## WORK TO COMPLETE
Lines where the string "size" appears are to be copied from the entries below.

## EXERCISE DATA
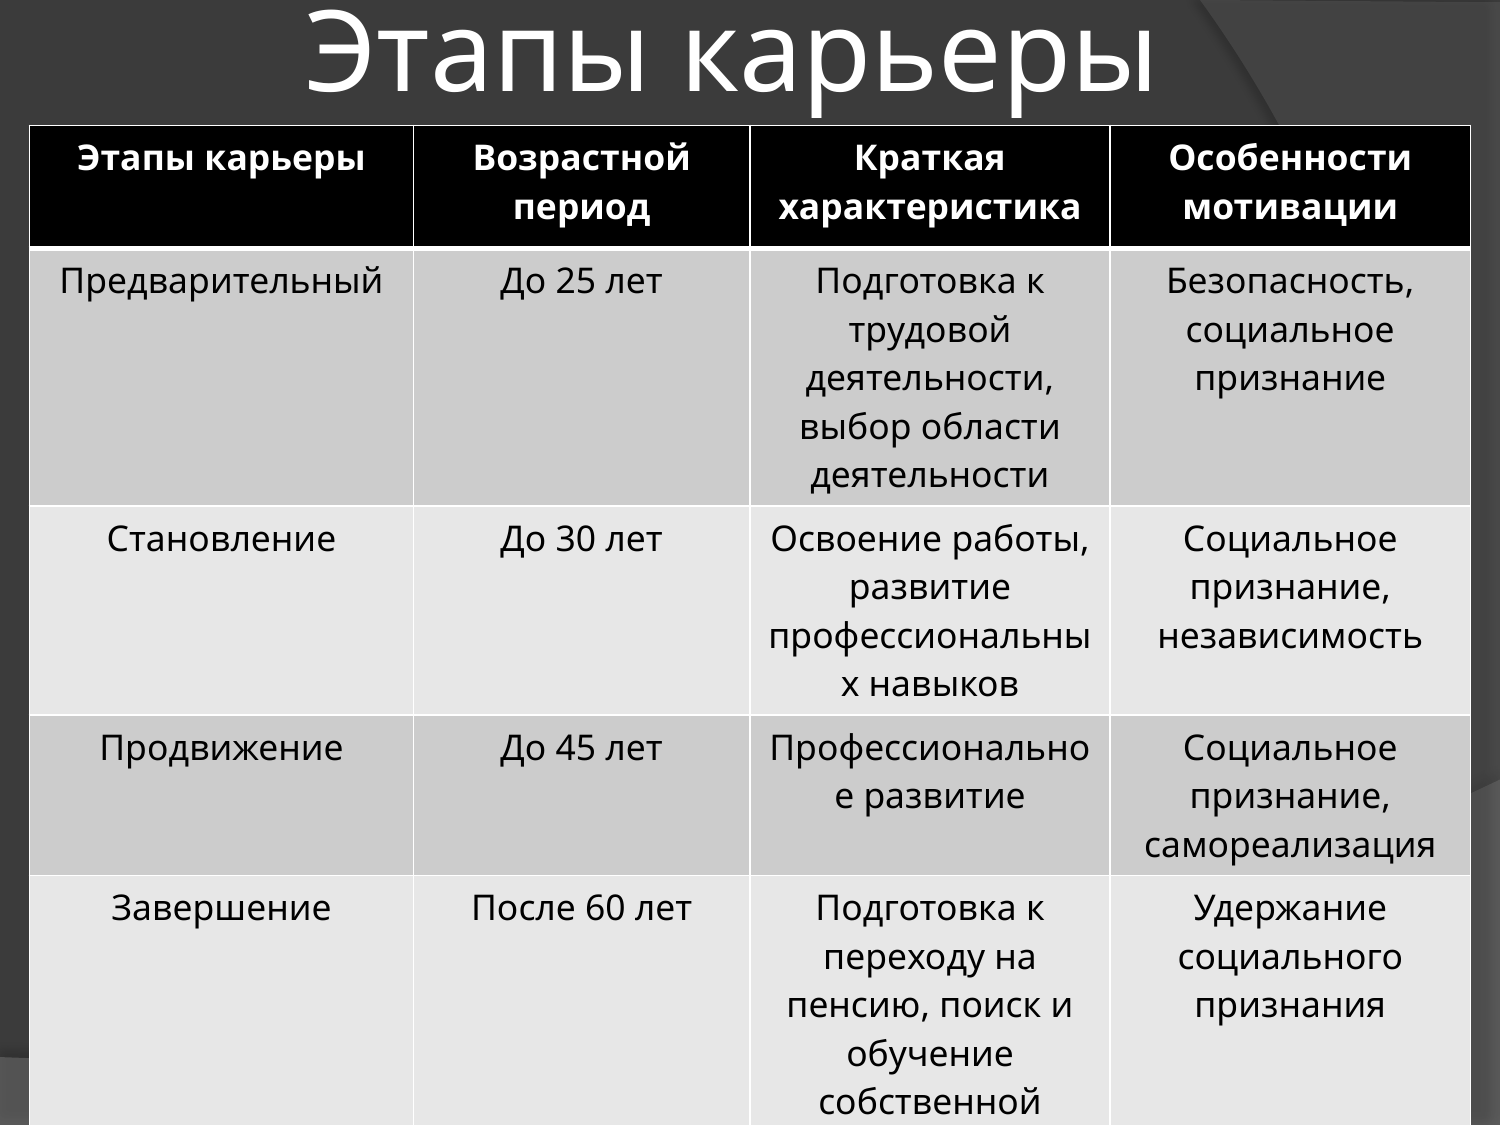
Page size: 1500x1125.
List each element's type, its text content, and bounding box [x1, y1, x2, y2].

==

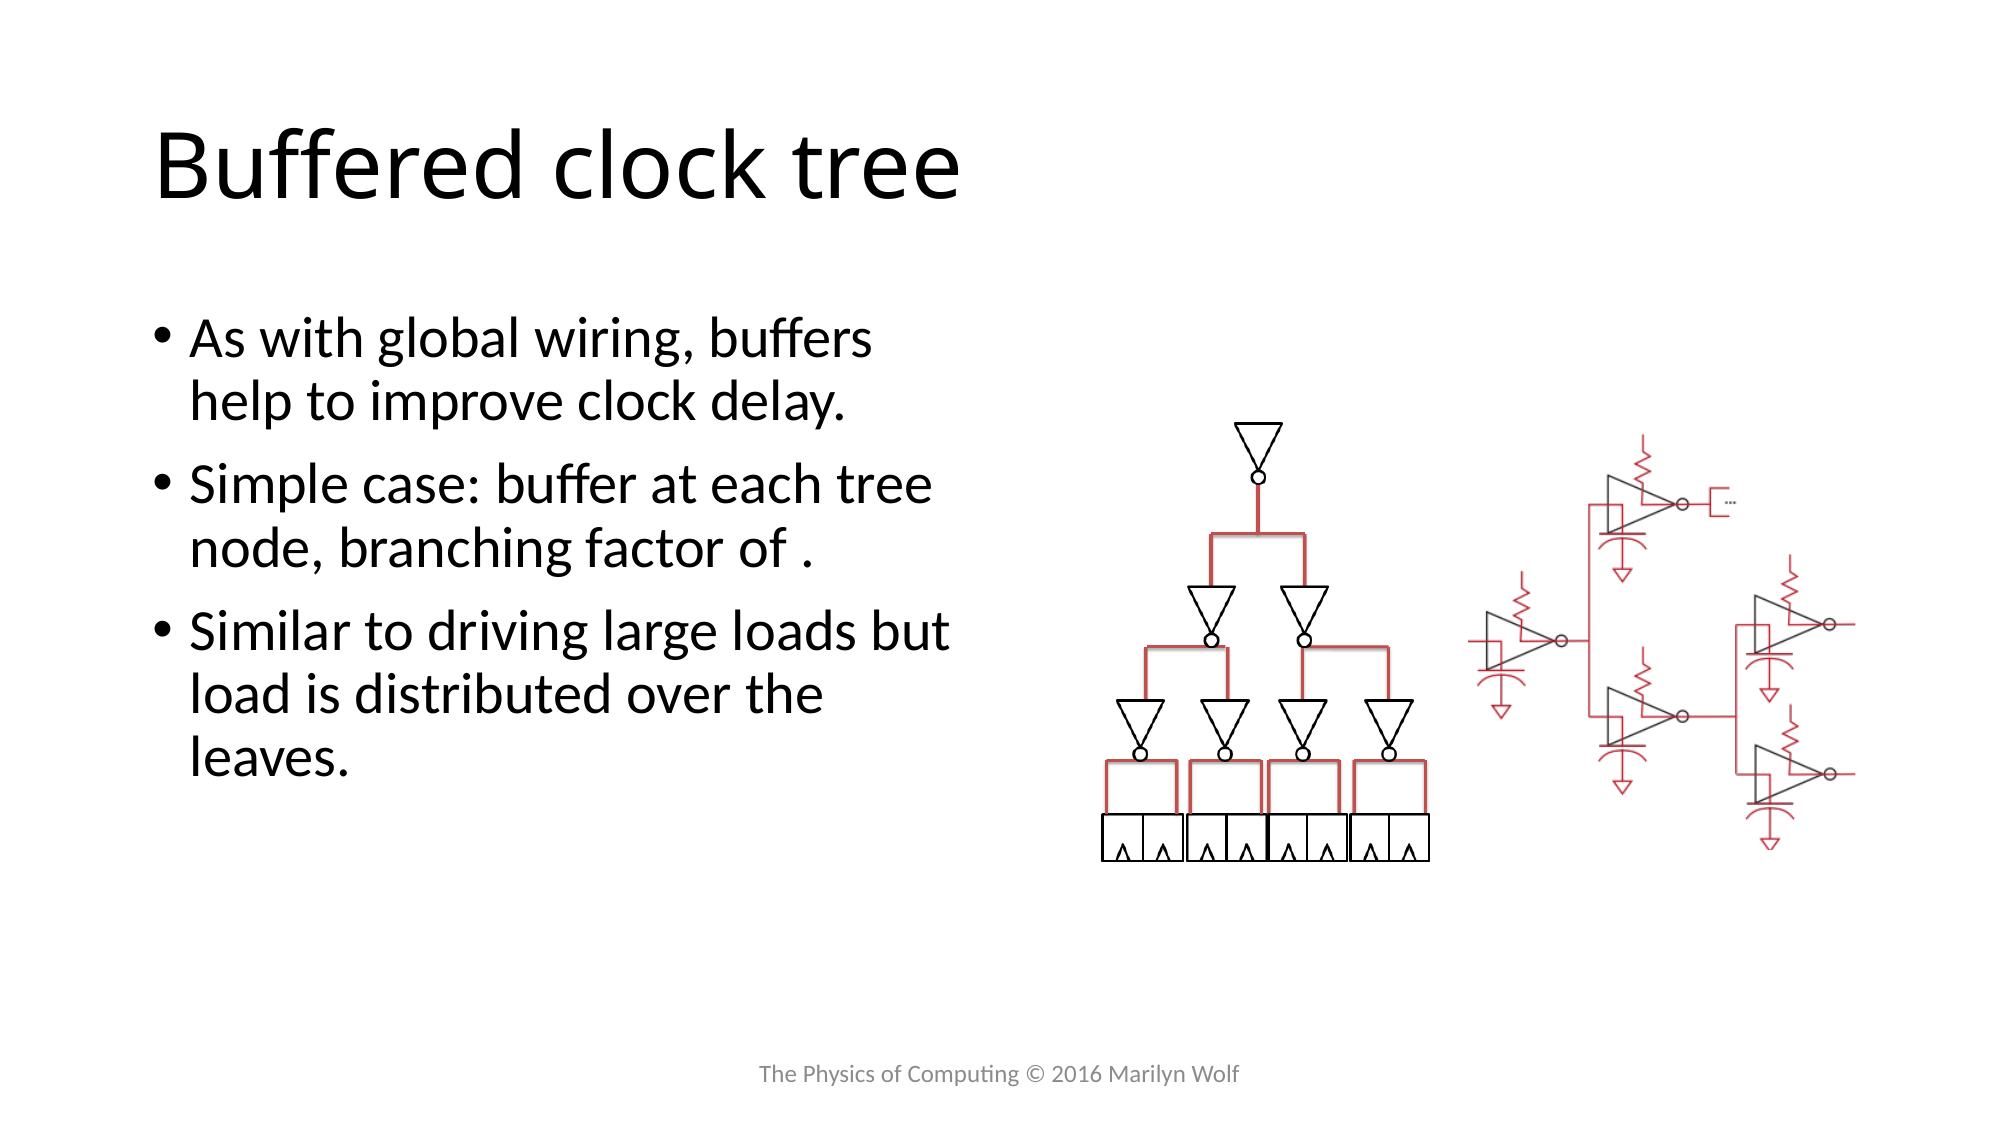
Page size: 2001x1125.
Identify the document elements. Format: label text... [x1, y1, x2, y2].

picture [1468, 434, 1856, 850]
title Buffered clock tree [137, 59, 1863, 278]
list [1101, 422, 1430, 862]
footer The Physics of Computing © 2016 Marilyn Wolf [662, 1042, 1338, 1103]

==

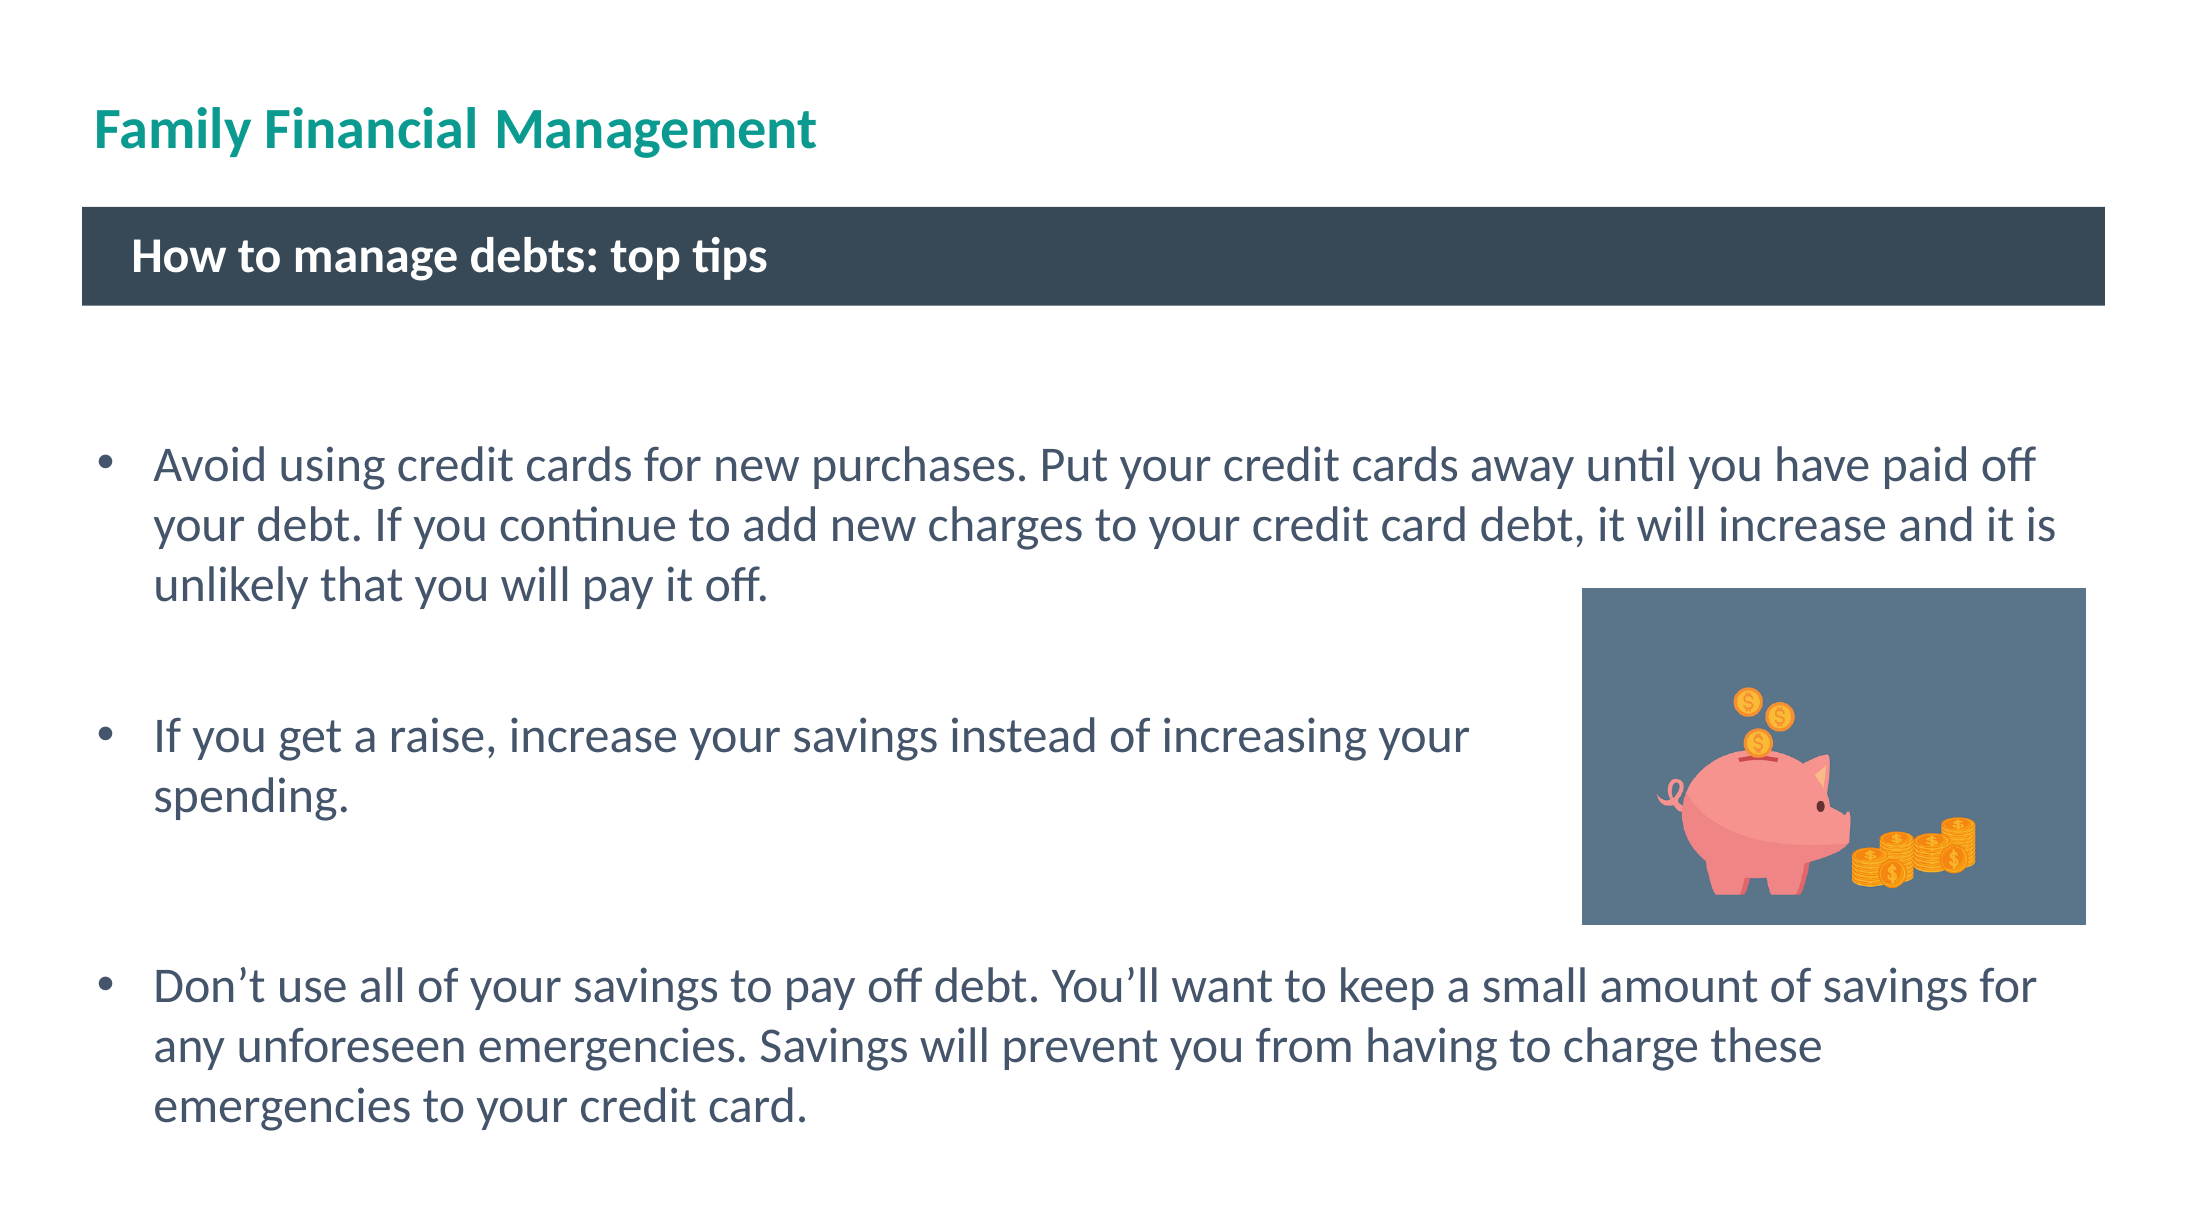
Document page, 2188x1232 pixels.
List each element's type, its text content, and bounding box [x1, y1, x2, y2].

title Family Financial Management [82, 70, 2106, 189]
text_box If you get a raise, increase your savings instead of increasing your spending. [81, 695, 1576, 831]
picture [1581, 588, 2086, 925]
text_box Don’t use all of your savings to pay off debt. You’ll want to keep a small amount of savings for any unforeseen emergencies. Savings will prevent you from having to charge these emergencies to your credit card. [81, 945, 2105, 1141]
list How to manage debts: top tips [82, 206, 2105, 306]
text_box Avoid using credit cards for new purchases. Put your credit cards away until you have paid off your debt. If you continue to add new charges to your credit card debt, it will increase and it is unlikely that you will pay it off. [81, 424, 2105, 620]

## ANSWER AREA
Page size: 1500x1125.
Page size: 2001x1125.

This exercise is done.